Tant que subsistera le mot
anticapitalisme, aucune contre-théorie ou contre-pratique ne verra le jour.
L’anticapitalisme est le premier
rempart du prolétarisme.
Primo, il apparaît de plus en
plus clairement que le capitalisme, pour employer une terminologie dépassée
quoique toujours en usage partout, en tant que système instable et
contradictoire, a besoin d’une opposition faussement radicale pour l’étayer. Celle-ci
aura pour charge d’extérioriser la polarité négative menaçante et freinera le
processus inexorable d’écroulement. Sa
fonction est d’exhiber une demi vérité spectaculaire pour cacher les
fondements. On attire les velléités révolutionnaires dans un espace travesti,
donnant toute les apparences de la science et de la subversion, pour les
circonscrire et les contrôler. Les adolescents en mal de révolte s’y
précipiteront en masse et formeront un choeur bruitiste infranchissable,
étouffant toute tentative de remise en question. Des commentaires, aussi incessants
qu’ineptes, sur des commentaires de commentaires, créeront un bruit de fond
propre à hébéter le quidam qui pensera devant tant de morgue vociférante avoir
à faire au nec plus ultra de la contestation. Occuper le terrain jour et nuit par
des bavardages, voilà la technique publicitaire de nos alternatifs officiels.

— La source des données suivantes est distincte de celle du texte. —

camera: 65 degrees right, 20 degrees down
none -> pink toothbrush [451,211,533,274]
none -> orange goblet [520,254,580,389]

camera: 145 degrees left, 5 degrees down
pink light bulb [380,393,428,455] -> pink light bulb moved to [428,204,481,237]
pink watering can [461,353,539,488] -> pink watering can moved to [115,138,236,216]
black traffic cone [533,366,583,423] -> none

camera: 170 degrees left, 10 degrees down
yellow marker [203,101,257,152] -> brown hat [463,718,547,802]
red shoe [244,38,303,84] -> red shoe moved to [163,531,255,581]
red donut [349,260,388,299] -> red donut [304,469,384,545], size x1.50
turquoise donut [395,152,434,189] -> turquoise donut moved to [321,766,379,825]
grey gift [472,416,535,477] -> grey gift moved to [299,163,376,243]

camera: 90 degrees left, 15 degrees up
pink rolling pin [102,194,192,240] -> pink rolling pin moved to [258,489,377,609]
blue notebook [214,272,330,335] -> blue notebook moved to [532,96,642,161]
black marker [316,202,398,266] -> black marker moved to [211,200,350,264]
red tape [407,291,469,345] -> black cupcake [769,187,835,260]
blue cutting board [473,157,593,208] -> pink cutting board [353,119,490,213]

Des gardes rouges ou noirs, curés du dogme, crieront fort à tous les coins de
rue pour montrer qu’eux seuls représentent l’avenir. Quand le psittacisme tient
lieu de pensée.
Deuxio, l’anticapitalisme présuppose
un capitalisme. L’anti suppose connu ce à quoi il s’oppose, puisqu’il veut le remplacer
par son strict contraire. Si le capitalisme, c’est l’exploitation de l’homme
par l’homme, l’anticapitalisme sera donc son contraire? Ceci a été vérifié
historiquement. Tout repose sur la compréhension exacte du système et le nom
qu’on lui donne. S’il s’agit de réformer à la marge, va encore, mais si l’on
veut remplacer le système tout entier, mieux vaut y regarder à deux fois.
Sur ce mot là, donc, capitalisme,
plus rien ne peut être fondé. Mais le mot rassure les ignorants et complaît à
leurs docteurs et maîtres. Il n’est donc pas question d’en changer. Et tout le
monde de répéter le mantra : capitalisme-anticapitalisme.
Je propose de foutre l’eau sale
de l’anticapitalisme par la fenêtre en prenant grand soin de ne pas jeter le
bébé de la critique avec.
Quand on en arrive à ce degré de
confusion et de marasme intellectuel dans lequel nous vivons, il est sain de
faire un ménage drastique. Voyons ensuite ce qu’il en reste.
La confusion première est née
d’un euphémisme involontaire. On a dit exploitation de l’homme par l’homme,
alors qu’il aurait fallu crier : « destruction de l’homme par
l’homme ». L’exploitation existe bel et bien, mais elle est secondaire par
rapport à la destruction universelle. Que vaut de supprimer l’exploitation si
la destruction se poursuit. Et qu’on ne me dise pas que l’une provoque l’autre.
Voilà un argument bien fait pour perpétuer le crime. Non ! ce n’est pas
l’exploitation qui induit la destruction, mais la destruction qui s’exprime par
l’exploitation, c’est bien différent, et beaucoup plus tragique.
Comprenez bien cela :
l’exploitation est la conséquence de la destruction, et non l’inverse.
Quelle conclusion ?
Il faut agir sur ce qui détruit
derrière ce qui exploite. Il ne faut pas se tromper de combat. Le péril étant
de demeurer.
C’est difficile à
comprendre ? Oui, j’en conviens. Mais pas impossible.